The rest of this paper is laid out as follows. The second section examines relevant research on sarcasm using different techniques. Section 3 outlines the proposed model framework explaining its components. Section 4 shares information about the datasets, experimental results, and comparative analysis with other models. Section 5 concludes and provides direction toward future work.

2. Related Work

Although sarcasm has been researched in the social sciences for decades, researching the models to detect sarcasm in texts automatically is a relatively recent topic. Automatic sarcasm detection has recently piqued the interest of researchers in both the machine learning (ML) and natural language processing (NLP) domains [15]. An NLP-based method employs language characteristics and a linguistic corpus to comprehend qualitative information.

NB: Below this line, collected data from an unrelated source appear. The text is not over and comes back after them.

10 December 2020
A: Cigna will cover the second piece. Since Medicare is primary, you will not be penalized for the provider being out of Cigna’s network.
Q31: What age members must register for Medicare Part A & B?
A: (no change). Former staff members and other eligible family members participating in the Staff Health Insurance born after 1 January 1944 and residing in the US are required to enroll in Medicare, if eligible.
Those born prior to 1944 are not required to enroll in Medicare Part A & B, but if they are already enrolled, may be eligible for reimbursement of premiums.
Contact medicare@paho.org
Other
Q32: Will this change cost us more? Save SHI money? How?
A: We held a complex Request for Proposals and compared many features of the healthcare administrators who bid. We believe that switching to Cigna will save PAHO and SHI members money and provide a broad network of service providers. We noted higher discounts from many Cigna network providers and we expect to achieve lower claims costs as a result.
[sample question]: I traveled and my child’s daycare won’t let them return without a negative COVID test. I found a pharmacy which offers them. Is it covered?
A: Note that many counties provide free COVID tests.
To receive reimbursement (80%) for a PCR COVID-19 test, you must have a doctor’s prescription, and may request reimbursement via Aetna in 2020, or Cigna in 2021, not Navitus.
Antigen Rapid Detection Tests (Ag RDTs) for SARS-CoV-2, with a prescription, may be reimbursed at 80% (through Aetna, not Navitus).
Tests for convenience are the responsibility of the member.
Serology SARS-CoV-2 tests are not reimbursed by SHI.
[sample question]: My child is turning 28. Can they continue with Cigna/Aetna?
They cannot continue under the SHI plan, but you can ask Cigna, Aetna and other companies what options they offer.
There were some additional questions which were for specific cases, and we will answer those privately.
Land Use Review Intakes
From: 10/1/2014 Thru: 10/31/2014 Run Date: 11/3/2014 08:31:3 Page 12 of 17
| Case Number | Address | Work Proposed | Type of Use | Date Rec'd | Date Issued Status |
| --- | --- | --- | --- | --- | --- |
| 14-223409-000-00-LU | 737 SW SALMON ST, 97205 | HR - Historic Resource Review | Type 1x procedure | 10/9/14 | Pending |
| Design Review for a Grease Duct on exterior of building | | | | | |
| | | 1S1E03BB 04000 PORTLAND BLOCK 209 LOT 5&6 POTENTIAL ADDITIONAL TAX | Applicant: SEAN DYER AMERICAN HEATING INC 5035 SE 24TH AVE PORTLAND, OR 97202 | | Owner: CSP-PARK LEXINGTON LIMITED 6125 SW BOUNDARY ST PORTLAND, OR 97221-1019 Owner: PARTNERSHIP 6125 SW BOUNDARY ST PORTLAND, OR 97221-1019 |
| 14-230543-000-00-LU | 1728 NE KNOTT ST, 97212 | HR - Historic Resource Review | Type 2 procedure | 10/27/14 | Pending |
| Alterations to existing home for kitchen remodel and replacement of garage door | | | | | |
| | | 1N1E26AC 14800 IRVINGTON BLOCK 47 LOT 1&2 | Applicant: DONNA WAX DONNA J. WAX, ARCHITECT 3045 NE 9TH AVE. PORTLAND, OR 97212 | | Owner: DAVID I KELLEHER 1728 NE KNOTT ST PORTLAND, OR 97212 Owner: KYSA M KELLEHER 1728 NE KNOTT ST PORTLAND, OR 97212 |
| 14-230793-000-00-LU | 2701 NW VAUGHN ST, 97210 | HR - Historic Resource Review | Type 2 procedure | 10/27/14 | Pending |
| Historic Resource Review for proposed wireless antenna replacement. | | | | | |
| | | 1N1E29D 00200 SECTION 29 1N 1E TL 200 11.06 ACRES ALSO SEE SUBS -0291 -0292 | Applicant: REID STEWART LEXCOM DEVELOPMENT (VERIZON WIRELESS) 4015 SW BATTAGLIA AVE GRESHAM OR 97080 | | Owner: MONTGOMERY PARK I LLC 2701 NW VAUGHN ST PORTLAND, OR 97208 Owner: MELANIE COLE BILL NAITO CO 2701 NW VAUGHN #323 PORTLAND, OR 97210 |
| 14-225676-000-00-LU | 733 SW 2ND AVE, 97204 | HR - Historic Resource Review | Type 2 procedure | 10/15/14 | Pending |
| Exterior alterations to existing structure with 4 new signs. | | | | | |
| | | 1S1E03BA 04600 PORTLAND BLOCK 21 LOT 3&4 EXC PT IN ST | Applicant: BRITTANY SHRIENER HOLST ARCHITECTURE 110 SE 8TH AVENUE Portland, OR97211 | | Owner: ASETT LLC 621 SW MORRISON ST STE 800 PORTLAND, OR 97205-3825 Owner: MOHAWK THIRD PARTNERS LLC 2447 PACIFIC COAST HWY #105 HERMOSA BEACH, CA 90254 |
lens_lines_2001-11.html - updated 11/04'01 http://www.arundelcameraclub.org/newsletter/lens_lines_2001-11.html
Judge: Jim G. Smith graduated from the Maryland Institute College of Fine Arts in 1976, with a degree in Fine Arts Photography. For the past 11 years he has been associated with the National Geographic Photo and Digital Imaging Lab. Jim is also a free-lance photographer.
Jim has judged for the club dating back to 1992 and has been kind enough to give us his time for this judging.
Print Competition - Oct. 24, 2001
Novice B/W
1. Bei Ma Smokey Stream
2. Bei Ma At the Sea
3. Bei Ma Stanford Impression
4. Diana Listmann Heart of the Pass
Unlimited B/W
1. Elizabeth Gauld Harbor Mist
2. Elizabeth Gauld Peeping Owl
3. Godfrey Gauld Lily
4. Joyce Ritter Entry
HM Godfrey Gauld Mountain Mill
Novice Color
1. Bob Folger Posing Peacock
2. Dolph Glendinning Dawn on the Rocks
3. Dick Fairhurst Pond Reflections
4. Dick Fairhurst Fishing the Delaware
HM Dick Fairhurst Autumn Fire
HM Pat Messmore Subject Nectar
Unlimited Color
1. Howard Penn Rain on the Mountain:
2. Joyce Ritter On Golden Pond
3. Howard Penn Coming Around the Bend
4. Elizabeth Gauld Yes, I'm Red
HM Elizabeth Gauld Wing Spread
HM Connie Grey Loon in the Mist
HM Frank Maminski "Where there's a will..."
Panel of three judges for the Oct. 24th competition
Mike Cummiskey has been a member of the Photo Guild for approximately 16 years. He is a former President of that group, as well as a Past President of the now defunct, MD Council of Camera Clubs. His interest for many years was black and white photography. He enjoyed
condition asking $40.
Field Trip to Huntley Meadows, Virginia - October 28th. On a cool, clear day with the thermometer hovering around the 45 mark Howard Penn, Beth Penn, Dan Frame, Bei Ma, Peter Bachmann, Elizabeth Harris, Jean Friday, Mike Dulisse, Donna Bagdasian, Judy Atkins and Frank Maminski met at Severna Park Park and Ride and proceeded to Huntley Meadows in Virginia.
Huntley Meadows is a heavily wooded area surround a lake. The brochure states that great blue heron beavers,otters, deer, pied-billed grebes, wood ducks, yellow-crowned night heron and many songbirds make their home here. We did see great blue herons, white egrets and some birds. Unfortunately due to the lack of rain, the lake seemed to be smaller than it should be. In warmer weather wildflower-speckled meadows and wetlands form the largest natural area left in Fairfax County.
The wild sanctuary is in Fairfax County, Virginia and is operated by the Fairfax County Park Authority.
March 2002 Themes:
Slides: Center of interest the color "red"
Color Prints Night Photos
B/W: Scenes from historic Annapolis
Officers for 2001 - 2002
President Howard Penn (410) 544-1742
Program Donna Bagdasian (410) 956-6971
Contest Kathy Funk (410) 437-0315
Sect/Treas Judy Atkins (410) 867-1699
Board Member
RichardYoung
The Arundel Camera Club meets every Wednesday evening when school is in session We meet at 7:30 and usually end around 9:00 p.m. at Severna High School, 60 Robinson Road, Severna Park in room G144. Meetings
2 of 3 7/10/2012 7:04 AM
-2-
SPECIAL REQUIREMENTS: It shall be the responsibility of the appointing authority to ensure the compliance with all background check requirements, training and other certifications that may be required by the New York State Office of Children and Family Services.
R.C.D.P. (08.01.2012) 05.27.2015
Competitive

On the other hand, ML methods employ supervised and unsupervised learning techniques to comprehend sarcastic sentences based on tagged or unlabeled material.

Eke et al. [16] reviewed various previous research on sarcasm detection. According to this review article, the most widely utilized feature extraction approaches were n-gram and part-of-speech tagging (POS) techniques. However, for feature representation, binary representation and term frequency were employed. It also observed that information gain and Chi-squared test were widely employed for feature selection. “support vector machines” (SVM), “random forests” (RF), maximum entropy and Naive Bayes classification algorithms were utilized more. Sarsam et al. [17] also reviewed various “adapted machine learning algorithms” (AMLA) and “customized machine learning algorithms” (CMLA) used in research on sarcasm detection. Their findings were similar to Eke et al. [16] Their research showed that “using lexical, pragmatic, frequency, and part-of-speech tagging can contribute to the performance of SVM, whereas both lexical and personal features can enhance the performance of CNN-SVM”. Khodak et al. [18] created a large-scale corpus for sarcasm detection. They carried out manual annotation first and later compared their results with techniques such as a bag of words, sentence embeddings, and bag-of-bigrams. They observed that the manual detecting sarcasm was better than other techniques. They said that machine learning techniques can definitely be improved, starting with the use of context to determine sarcasm more accurately.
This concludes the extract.